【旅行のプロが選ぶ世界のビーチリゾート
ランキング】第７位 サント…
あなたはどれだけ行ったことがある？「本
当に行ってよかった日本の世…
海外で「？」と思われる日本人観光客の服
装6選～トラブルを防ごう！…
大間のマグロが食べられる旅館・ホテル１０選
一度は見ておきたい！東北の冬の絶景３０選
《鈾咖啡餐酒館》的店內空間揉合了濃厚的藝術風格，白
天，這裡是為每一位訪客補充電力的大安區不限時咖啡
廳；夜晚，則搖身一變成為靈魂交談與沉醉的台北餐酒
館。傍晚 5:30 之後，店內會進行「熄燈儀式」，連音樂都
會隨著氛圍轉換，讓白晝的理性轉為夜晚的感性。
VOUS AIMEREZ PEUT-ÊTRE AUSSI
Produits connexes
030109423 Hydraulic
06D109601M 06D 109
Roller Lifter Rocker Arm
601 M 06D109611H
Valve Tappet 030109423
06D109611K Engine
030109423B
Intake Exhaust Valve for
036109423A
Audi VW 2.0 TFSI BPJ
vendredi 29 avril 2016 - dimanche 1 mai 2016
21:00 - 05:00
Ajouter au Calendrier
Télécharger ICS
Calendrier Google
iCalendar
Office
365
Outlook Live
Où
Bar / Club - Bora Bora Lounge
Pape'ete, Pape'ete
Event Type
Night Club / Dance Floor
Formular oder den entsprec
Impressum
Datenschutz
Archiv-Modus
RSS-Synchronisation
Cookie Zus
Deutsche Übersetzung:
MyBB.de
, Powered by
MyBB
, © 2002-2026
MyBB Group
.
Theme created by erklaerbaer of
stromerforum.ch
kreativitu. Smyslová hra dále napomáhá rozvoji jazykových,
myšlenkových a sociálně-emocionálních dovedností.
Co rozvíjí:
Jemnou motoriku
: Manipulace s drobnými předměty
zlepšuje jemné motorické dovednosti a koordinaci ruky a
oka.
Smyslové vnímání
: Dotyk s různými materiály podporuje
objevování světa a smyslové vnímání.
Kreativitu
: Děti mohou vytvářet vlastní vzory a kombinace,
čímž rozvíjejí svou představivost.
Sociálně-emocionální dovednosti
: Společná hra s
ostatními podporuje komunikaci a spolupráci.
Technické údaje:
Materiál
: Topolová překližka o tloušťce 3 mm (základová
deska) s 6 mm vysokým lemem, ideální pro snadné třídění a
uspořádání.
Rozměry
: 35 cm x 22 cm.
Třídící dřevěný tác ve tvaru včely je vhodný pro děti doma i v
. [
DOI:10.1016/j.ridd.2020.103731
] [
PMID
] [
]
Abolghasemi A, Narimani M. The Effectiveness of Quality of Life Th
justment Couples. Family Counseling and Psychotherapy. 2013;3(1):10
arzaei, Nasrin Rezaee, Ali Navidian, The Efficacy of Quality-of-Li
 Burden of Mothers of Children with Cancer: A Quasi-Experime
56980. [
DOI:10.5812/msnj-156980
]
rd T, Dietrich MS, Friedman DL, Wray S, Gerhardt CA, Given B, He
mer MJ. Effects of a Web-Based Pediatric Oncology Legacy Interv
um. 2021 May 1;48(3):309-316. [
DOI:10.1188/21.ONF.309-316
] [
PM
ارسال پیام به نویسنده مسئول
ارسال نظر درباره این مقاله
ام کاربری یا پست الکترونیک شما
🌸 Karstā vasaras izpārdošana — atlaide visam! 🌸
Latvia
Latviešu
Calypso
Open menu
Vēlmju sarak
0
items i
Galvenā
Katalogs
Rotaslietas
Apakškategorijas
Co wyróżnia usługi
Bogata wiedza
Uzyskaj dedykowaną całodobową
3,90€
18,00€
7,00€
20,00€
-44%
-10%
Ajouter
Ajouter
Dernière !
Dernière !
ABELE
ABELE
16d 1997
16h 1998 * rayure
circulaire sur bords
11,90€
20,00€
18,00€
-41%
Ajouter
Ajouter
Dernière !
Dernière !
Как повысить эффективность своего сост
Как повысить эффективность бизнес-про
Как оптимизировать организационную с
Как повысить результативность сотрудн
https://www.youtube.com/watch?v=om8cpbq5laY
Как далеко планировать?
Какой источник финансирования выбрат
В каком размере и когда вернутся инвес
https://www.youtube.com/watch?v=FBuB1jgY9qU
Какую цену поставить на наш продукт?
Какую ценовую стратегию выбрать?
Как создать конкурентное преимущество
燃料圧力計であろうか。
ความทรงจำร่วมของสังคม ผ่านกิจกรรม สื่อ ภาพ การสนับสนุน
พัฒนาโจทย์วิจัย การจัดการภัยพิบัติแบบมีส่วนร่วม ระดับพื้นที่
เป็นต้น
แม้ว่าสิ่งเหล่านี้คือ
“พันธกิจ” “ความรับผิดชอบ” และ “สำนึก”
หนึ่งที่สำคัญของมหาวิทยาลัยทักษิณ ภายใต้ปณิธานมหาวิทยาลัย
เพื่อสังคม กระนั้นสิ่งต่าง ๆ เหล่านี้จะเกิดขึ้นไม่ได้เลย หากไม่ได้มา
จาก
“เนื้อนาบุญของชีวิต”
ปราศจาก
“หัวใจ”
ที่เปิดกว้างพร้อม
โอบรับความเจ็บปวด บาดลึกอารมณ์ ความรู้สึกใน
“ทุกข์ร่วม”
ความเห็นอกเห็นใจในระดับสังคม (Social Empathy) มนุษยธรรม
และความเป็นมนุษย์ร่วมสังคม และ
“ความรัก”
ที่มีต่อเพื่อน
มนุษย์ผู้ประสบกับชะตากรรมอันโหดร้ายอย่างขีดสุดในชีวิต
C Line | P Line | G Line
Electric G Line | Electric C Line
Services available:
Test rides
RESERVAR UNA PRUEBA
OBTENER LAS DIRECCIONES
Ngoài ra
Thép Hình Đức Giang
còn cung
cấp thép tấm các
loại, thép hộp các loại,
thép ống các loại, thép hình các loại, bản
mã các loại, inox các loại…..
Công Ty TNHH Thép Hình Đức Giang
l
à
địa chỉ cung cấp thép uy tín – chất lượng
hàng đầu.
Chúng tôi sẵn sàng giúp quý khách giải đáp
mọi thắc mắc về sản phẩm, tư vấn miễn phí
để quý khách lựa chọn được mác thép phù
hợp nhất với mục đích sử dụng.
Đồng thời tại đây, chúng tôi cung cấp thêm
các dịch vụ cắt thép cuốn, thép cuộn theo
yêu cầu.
· · ·
* [BRIEF]: Count the lines in the material above that contain the string "vnímání", treating uppercase and lowercase as distinct. Reply with the number alone.

* [TASK OUTPUT]: 2